— Qu’est-il arrivé ? Je vous en supplie, dites-le-moi… Mon mari n’est pas rentré.
La mère Bichu réprima à peine un petit rire méchant et répondit avec une hypocrite pitié toute chrétienne :
— C’est vrai, ma pauvre enfant… j’oubliais que votre mari a de mauvaises idées et qu’il devait être de la bande… C’est bien malheureux pour vous, car l’affaire est grave ; il paraît qu’ils ont détruit la chapelle du bois de Varne et qu’ils voulaient tout faire sauter à Mersey… Comment votre mari a-t-il pu aller avec ces gens-là ! Enfin, les voilà tous coffrés !
Geneviève était demeurée foudroyée, frappée au cœur.
La mère Bichu, ricanante, la regarda s’éloigner.
— Voilà tout de même comment finissent tôt ou tard ceux qui n’ont pas la crainte de Dieu ! murmura-t-elle.
Cependant Geneviève continua de courir vers Mersey. Tout d’un coup, en traversant le faubourg de Vertbois, elle se rappela qu’elle venait de passer devant la demeure de Vilaud. Peut-être là pourrait-elle apprendre ce qu’était devenu son mari.

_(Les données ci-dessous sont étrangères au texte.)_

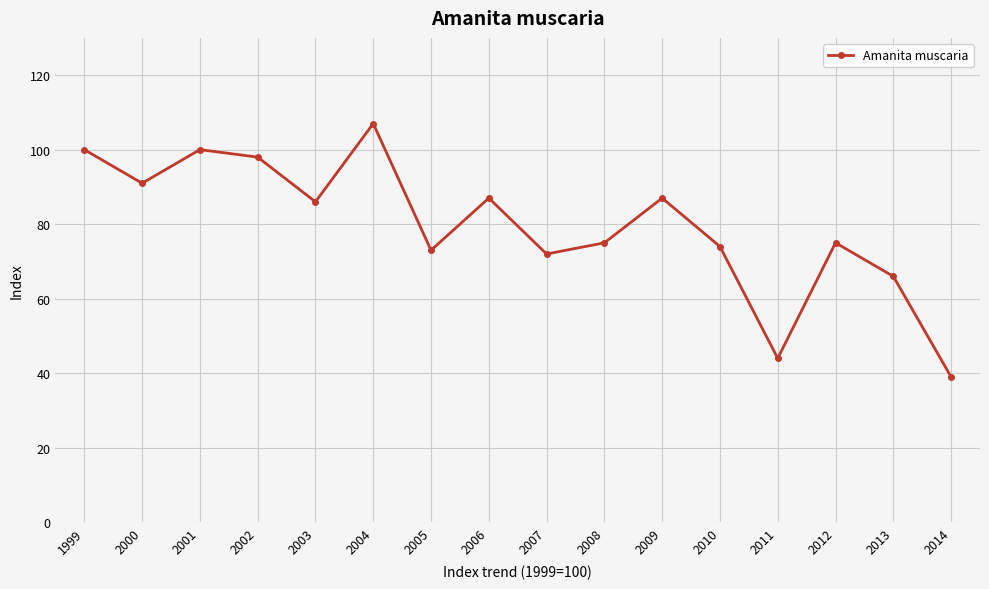

What is the value of the 8th point from the left?

87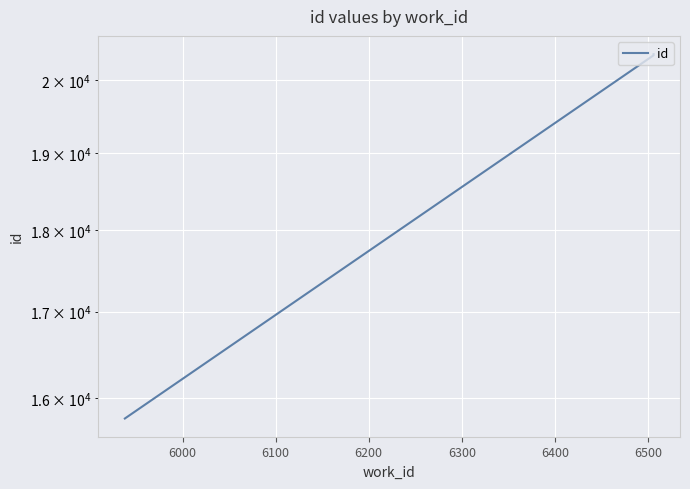

Is this an area chart (filled region under the line)?

No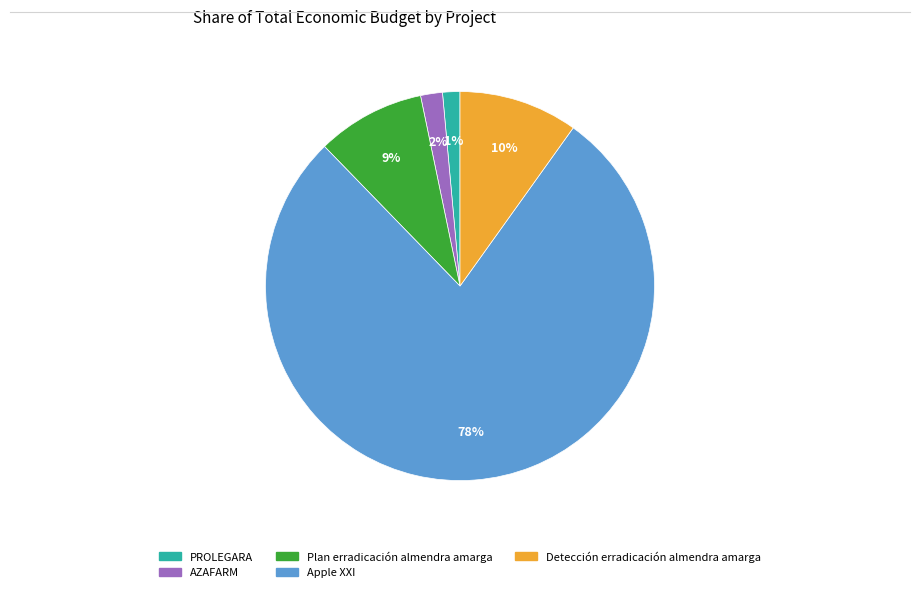

What is the majority slice?

Apple XXI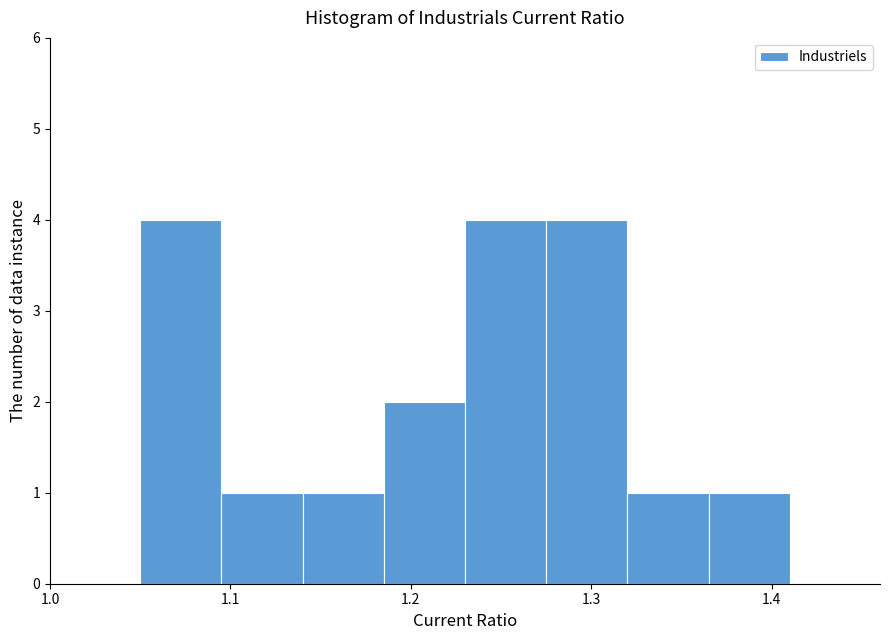

Reading left to right, list every bar in this chart as the range it spans on the x-axis followed by its height. Neither the bar edges nor the heights are printed on the chart, so give them approximately, as read against the axes.

1.050 to 1.095: 4
1.095 to 1.140: 1
1.140 to 1.185: 1
1.185 to 1.230: 2
1.230 to 1.275: 4
1.275 to 1.320: 4
1.320 to 1.365: 1
1.365 to 1.410: 1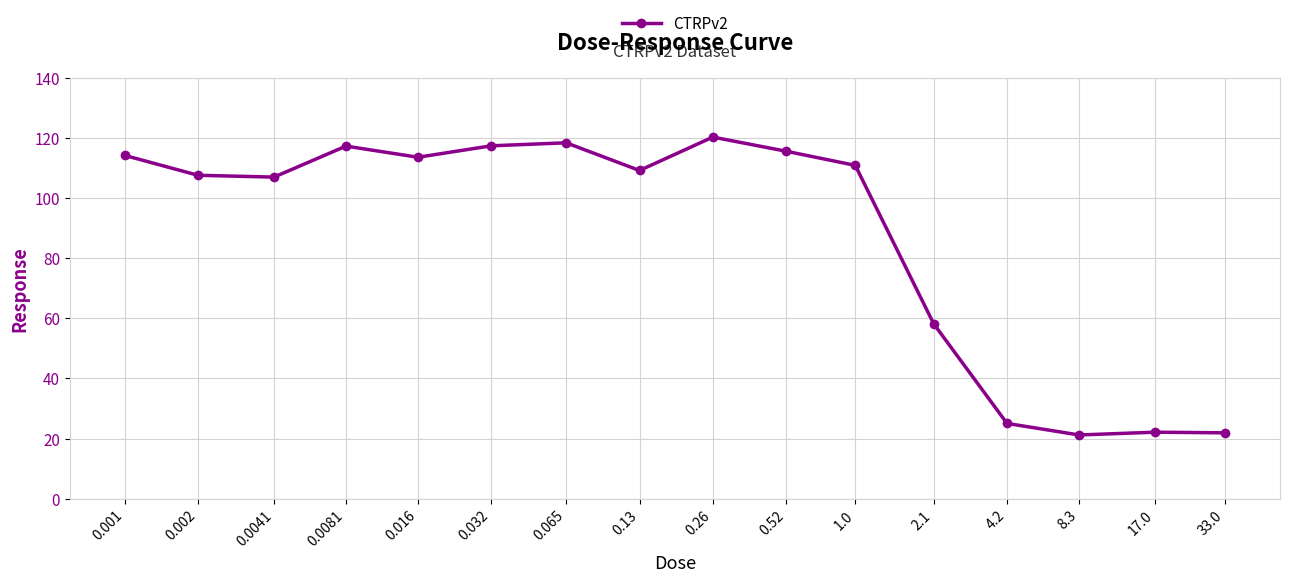

True or false: the data has more than 0 interior local peaks.

True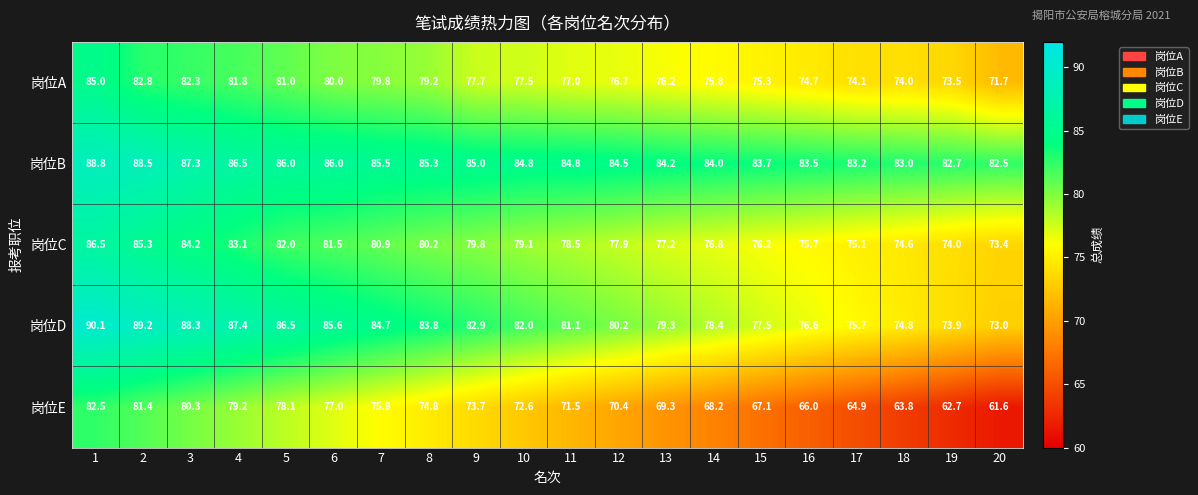

The 岗位A series shows 82.3 at 3. True or false?

True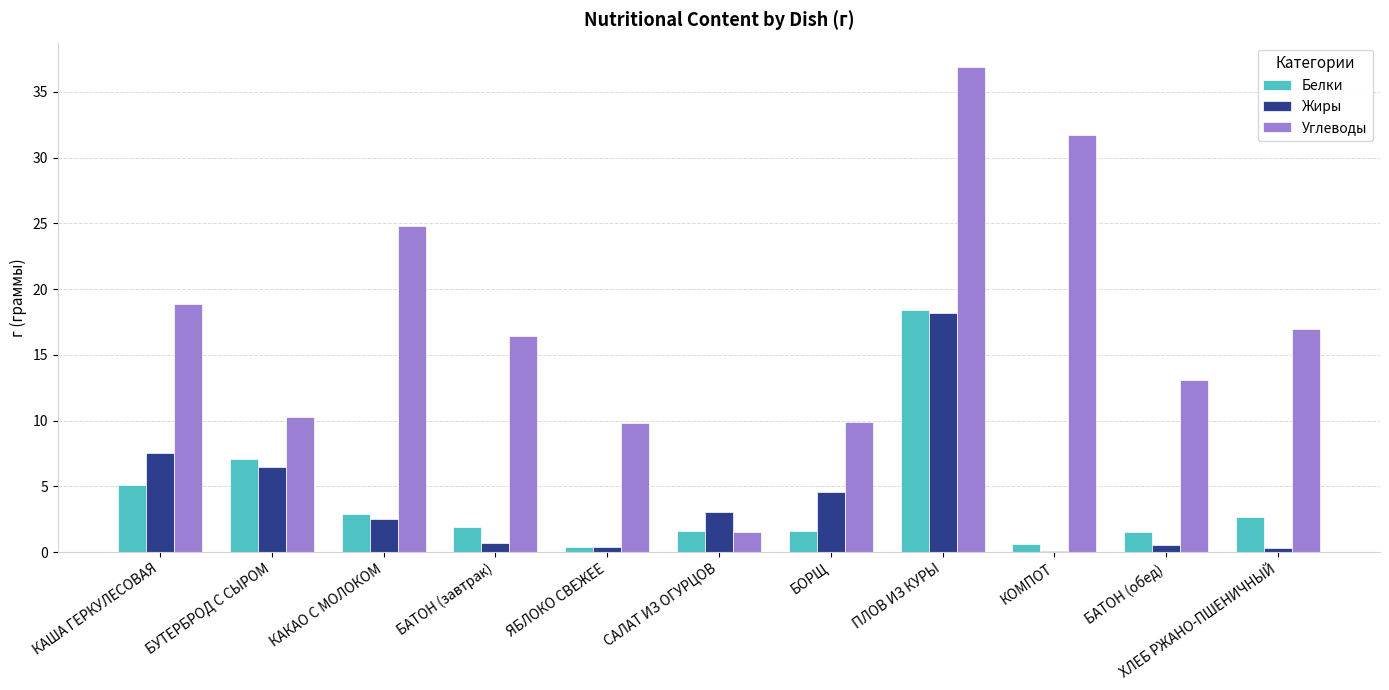

Which series has the largest total across all categories?

Углеводы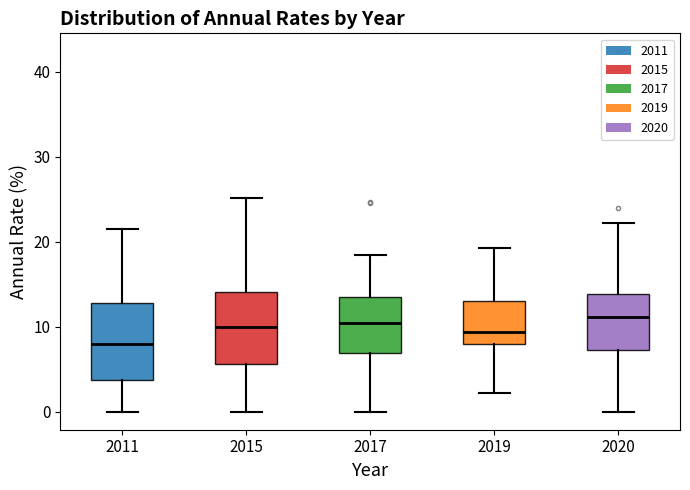

Reading left to right, transcribe this box plot: for each box, give where its median line is, the range the box spans, and where its two whiskers end, as read against the y-axis. The values are not printed on the chart, so give them approximately, as read against the axis.

2011: median 8, box 4 to 13, whiskers 0 to 22
2015: median 10, box 6 to 14, whiskers 0 to 25
2017: median 10, box 7 to 13, whiskers 0 to 18
2019: median 9, box 8 to 13, whiskers 2 to 19
2020: median 11, box 7 to 14, whiskers 0 to 22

Elle revint sur ses pas et s’arrêta devant la maison du mineur, une petite maison basse, à deux étages. Vilaud habitait une pièce du rez-de-chaussée, sa fenêtre donnait sur la route. La jeune femme frappa aux volets.
Dès le premier coup, une voix mal assurée répondit :
— Qui est là ?
On s’était donc réveillé de bonne heure, ou peut-être même ne s’était-on pas couché dans cette maison-là. Geneviève répondit :
— Jeanne, ouvrez-moi ! C’est moi… Geneviève Détras.
Le volet s’ouvrit aussitôt. La figure de Mme Vilaud, personne de trente-cinq ans, apparut inquiète.